ZOBACZ: Rodowicz ŻĄDA ROZWODU: "Mam nadzieję, że to ukróci opowieści o operacjach plastycznych i ciastkach"
Obiecał także zostawić jej willę w Konstancinie i nadal utrzymywać personel złożony z gosposi, ogrodnika, kierowcy i ochroniarza, którzy dbają o to, by Rodowicz nie miała zbyt wiele styczności ze stresującą rzeczywistością. Postawił tylko jeden warunek, jednak, ponieważ okazała się nim dyskrecja, Maryla uznała go za niemożliwy do spełnienia. W medialną wojnę z mężem zdążyła nawet wciągnąć córkę z poprzedniego związku, Katarzynę Jasińską.
W międzyczasie zmieniła zdanie w sprawie roszczeń pod adresem byłego męża. Obecnie, zamiast comiesięcznych alimentów, domaga się od niego kilku milionów płatnych z góry. Dużyński nie ukrywa rozżalenia.
Mieliśmy szansę na poukładanie tego małżeństwa i zgodę, ale do tego trzeba było spokojnej rozmowy o tym, co było dobre, a co złe - wyjaśnia w Super Expressie. Życie z gwiazdą to nie bal, jak w piosence Maryli, niestety. Szansy na rozmowę nie otrzymałem. Maryla wolała rozmawiać z dziennikarzami, a nie z mężem. Jeszcze w czwartek, na spotkaniu z prawnikami, zapewniała, że nie będzie handlować naszą prywatnością, a dwa dni później, w wywiadzie, którego udzieliła, czytam o sobie rzeczy, które są chwytami poniżej pasa. Mam tego dosyć, czy ja opowiadam o tym, jakie wady Maryli znosiłem przez całe życie? Nie, bo to nasza prywatna sprawa.
We wspomnianym wywiadzie Maryla między innymi powtórzyła swoje zarzuty o zdradę.
To nie ja się wyprowadziłam, to nie ja zdradziłam - oskarżyła męża. Przecież układa sobie życie, więc rozwód jest konieczny. Po czym dodała, że jeśli zajdzie potrzeba, uruchomi tryb „zawziętej suki”.
Czyli może być jeszcze gorzej...
Przy okazji Dużyński wypomina Maryli, że obgadując go w mediach, działa w gruncie rzeczy na własną niekorzyść. Skoro bowiem domaga się od Dużyńskiego ciężkich milionów, to on musi je skądś wziąć. Najlepiej zarobić, w czym szum medialny raczej mu nie pomoże.

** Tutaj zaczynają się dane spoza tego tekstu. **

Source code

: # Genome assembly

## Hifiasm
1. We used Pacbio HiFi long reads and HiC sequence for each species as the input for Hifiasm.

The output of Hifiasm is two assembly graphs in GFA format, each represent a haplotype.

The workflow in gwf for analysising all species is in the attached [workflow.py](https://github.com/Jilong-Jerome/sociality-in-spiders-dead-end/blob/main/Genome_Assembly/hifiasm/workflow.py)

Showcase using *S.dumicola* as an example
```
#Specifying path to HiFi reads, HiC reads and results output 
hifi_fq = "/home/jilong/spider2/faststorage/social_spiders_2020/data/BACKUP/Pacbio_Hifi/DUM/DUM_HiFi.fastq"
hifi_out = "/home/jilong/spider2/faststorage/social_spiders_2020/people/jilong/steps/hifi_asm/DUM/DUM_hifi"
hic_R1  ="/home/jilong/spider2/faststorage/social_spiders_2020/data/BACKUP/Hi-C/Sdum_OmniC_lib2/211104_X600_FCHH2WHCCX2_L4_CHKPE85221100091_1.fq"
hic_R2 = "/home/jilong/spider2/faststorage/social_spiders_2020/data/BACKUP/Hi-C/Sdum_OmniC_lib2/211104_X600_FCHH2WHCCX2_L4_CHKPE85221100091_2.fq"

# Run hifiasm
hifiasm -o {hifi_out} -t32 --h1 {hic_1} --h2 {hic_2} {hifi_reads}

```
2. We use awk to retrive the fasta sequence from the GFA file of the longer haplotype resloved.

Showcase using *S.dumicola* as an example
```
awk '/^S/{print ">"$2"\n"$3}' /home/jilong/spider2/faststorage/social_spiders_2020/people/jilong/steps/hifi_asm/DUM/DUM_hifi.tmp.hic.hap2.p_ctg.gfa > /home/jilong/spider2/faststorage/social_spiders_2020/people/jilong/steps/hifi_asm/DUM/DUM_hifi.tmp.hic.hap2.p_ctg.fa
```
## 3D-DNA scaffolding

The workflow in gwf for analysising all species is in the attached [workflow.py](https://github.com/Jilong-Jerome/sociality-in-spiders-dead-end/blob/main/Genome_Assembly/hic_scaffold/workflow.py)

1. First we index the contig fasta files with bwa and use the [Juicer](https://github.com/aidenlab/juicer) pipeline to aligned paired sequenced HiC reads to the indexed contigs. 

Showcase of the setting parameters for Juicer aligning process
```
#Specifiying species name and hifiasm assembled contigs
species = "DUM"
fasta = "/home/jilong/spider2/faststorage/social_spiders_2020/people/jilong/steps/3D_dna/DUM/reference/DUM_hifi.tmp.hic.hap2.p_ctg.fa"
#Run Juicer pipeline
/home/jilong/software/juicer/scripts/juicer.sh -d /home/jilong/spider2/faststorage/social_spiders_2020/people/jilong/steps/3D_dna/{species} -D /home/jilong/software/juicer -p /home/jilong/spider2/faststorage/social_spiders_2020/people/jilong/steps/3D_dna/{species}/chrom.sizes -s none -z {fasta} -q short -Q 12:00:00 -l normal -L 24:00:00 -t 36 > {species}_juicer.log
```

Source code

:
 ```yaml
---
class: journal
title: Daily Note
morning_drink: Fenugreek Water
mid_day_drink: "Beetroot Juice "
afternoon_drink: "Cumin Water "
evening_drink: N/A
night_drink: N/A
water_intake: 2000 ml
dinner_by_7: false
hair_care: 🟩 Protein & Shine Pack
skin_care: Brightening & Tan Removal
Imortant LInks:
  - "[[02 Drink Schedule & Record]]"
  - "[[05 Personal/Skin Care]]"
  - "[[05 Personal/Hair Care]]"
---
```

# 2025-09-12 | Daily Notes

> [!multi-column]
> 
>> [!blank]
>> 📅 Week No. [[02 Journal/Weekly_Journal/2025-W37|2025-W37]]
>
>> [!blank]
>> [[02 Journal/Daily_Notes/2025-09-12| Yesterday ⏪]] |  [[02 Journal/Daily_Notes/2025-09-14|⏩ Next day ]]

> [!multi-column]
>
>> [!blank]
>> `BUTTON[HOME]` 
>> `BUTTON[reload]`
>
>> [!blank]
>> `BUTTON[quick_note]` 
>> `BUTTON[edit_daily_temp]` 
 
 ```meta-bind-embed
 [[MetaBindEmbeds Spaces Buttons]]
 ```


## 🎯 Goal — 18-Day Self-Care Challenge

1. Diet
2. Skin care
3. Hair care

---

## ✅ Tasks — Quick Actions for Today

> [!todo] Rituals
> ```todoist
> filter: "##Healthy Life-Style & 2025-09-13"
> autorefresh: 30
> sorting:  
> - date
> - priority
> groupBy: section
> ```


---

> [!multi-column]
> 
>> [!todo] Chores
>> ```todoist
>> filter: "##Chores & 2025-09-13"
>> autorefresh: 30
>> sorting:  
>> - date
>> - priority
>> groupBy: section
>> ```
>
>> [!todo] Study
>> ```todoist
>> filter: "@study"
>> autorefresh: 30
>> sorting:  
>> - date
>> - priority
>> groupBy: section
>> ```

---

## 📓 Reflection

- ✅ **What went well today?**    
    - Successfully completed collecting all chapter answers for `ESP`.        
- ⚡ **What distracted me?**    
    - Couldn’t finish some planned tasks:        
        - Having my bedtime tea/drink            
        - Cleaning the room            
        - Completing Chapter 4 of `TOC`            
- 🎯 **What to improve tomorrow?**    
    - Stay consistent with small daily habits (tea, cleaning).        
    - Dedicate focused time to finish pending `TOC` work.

Mam szacunek do tych 30 lat, które wspólnie przeżyliśmy i dlatego spokojnie podchodzę do każdego spotkania z Marylą, ale i ja mam swoje warunki - podsumowuje Dużyński. Potrzebuję spokoju, by zarabiać pieniądze, na których jej tak zależy, a ona robi wszystko, by ten spokój zniszczyć i skłócić rodzinę.